The All-Black Town: Part 6

Truehart had a shed full of raw cotton, but he needed it ginned and baled before he could sell it. Marse Little had always had a gin on the place, starting back in slavery days. In the past few years he’d bought a new ginning machine, and put it in a shed along with the baler and the seed separator. What his people didn’t need for seed he sold to be pressed into cottonseed oil.

There would be trouble if he didn’t take his cotton to Marse Little. Marse Little expected his people to gin with him.

Truehart worried about how to gin his crop. He thought of Mr. Levy, who had treated him so decently. The next time he went to Itta Bena, he stopped at Levy’s. He asked for a twist of coffee and a bottle of liniment before he could say, “Mr. Levy, I’d value your advice.”

“About what?”

“I have some bales of cotton I need ginned.”

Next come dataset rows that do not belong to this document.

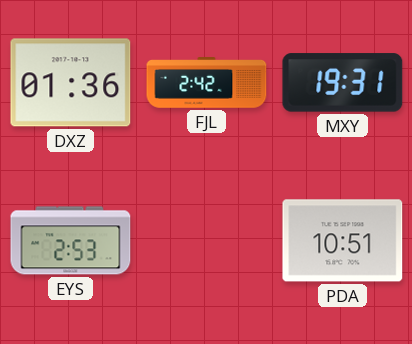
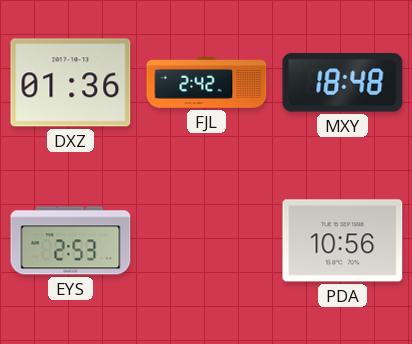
MXY: 19:31 -> 18:48
PDA: 10:51 -> 10:56
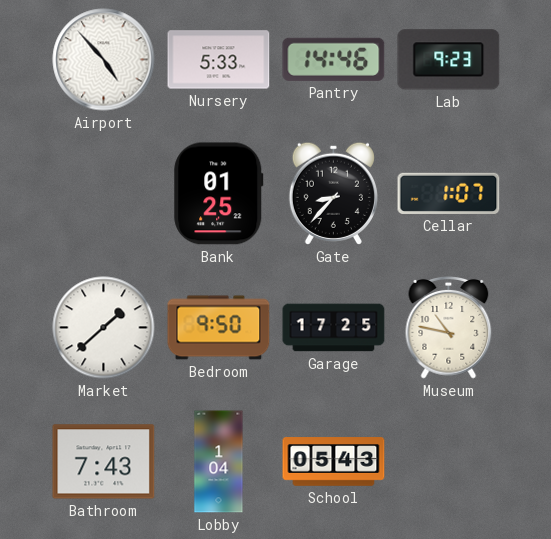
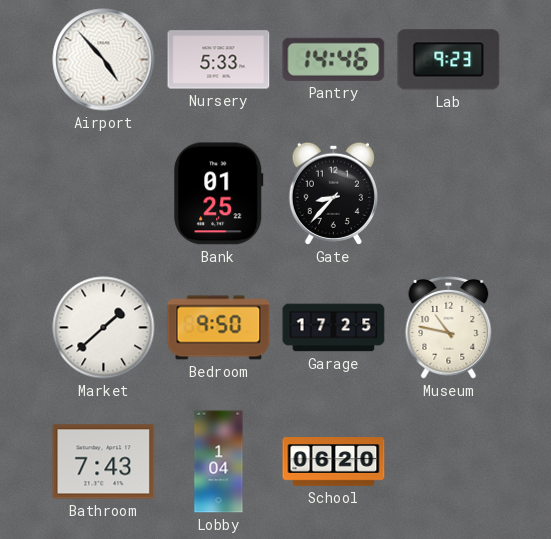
Cellar: 1:07 -> none
School: 05:43 -> 06:20
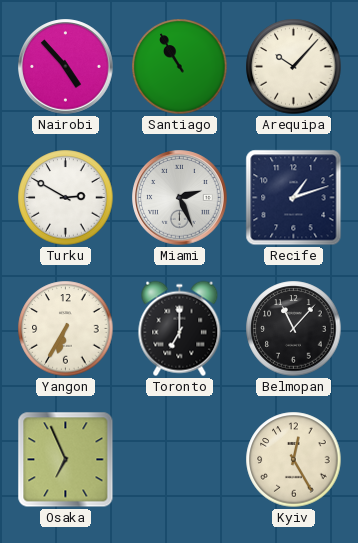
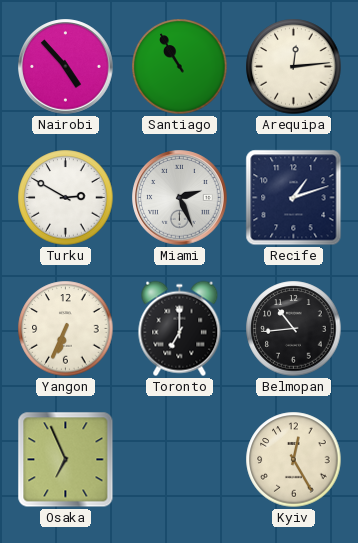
Arequipa: 10:07 -> 12:14
Yangon: 6:35 -> 6:34
Belmopan: 11:07 -> 10:44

“Mr. Little has a gin. You don’t take it to him?”

“Not this year.”

“Short weight?”

How did Mr. Levy know to ask that? Short weight, and fooling with the figuring, and deducting so much for furnish and credit that there was nothing left. “I don’t work for him anymore. Take it elsewhere, if I please.”

Levy said, “I could sell it for you.” He added, “Get full weight.”

Truehart knew better than to poormouth Marse Little, even if he deserved it. “I can pay you for your trouble.”

Levy waved the words away as though he were shooing a mosquito. “Let me talk to some folks. See what I can find out.”

When Truehart told Niecy about the arrangement, she said, “Marse Little ain’t going to like it.”

“Ain’t lying to him,” Truehart said. “Just ain’t saying.”